Questions about the rules of different games are inherently different questions, because the rules are different. By definition, different questions can't be duplicates of each other.
The only wrinkle is that not every different edition of a game is actually a different game. An example of this is that most editions of Call of Cthulhu are different publishings of the main book, but the rules they contain describe are effectively the same game. By contrast, D&D editions are the opposite: each published edition contains different rules, and is therefore a different game that merely “takes over” the name from the previous game of that name.
So go ahead and ask your question about Dragonborn in D&D 5e! The question about Dragonborn in D&D 3.5e can't answer a question about a different game's rules, so there is no concern about duplicating it.
(Sometimes people like to add a note to the ends of their questions in these cases though, saying “This is similar to [link to question], but for a different edition.” That's sometimes useful in case someone finds one question via, say, a search engine, but they were looking for a question about the other game — the link to the similar question about a different game can help them get where they were trying to go.)

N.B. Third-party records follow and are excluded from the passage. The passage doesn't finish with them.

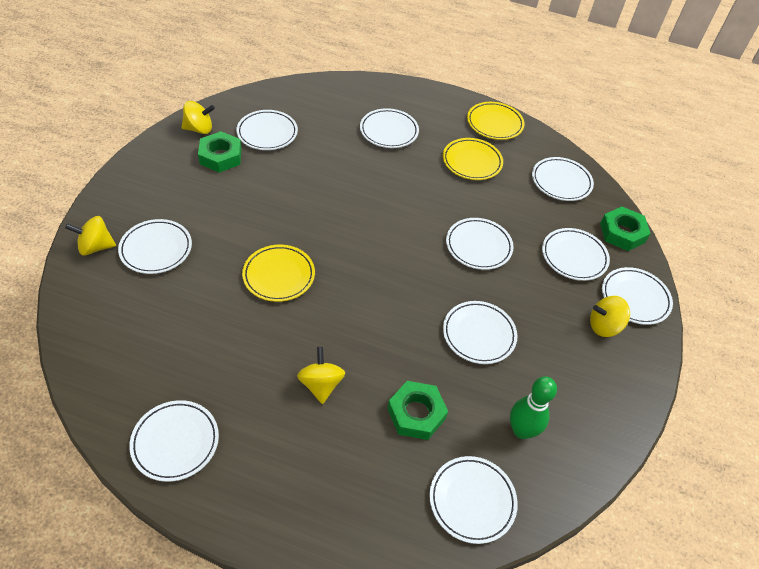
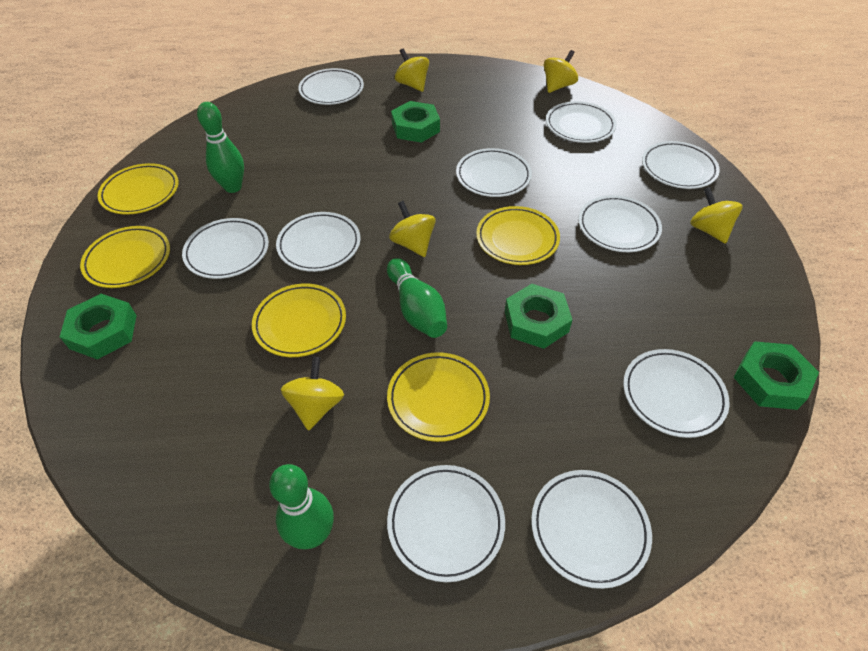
green bowling pin: 1 -> 3
green nut: 3 -> 4
yellow plate: 3 -> 5
yellow spinning top: 4 -> 5

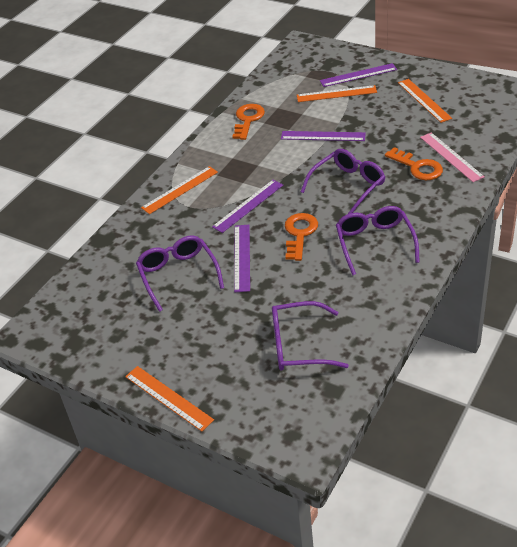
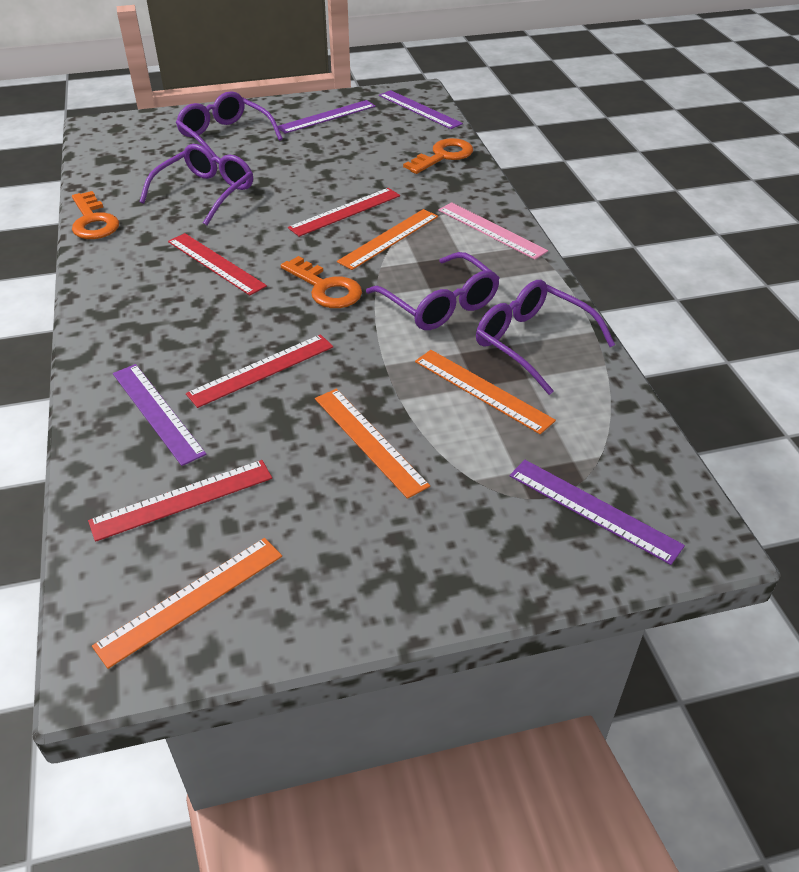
red ruler: 0 -> 4

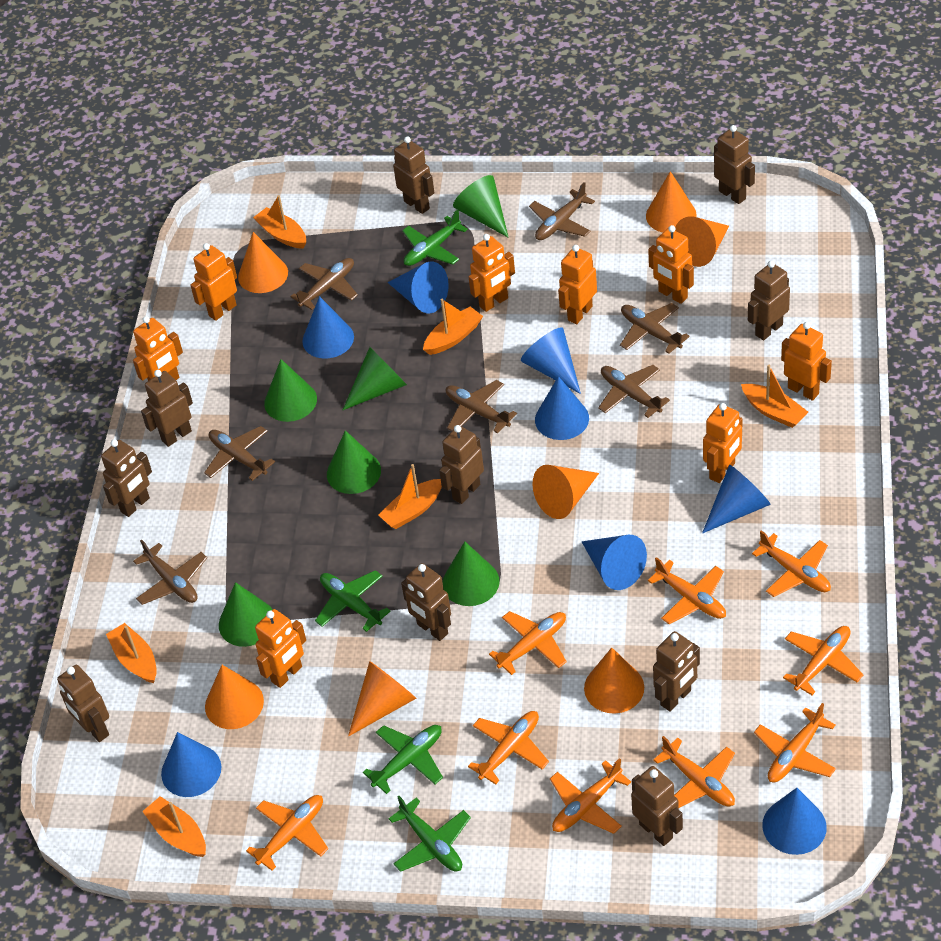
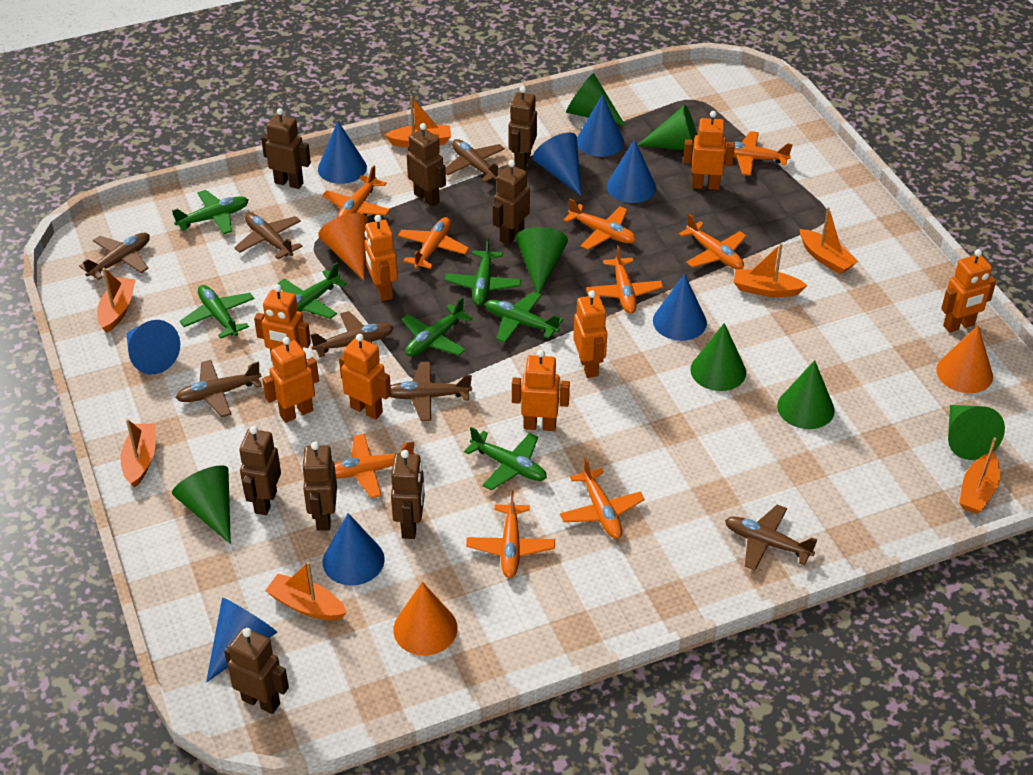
brown robot: 10 -> 8
green cone: 6 -> 7
green plane: 4 -> 7
orange boat: 6 -> 7
orange cone: 7 -> 3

Pathfinder & D&D 3.5e: A special case
Pathfinder and D&D 3.5e share many rules, being directly related games by different companies. In many cases a question about one will have the same rules and answers as the same question about the other. We handle these on a case-by-case basis, for lack of a better handling system.
So for Pathfinder and D&D 3.5e, err on the side of asking the question. More experienced users will help sort out if it's a duplicate or not. Often it won't be a duplicate, but even if it is one, that's okay: you'll have your answer, and duplicates are useful here and don't reflect poorly on the asker.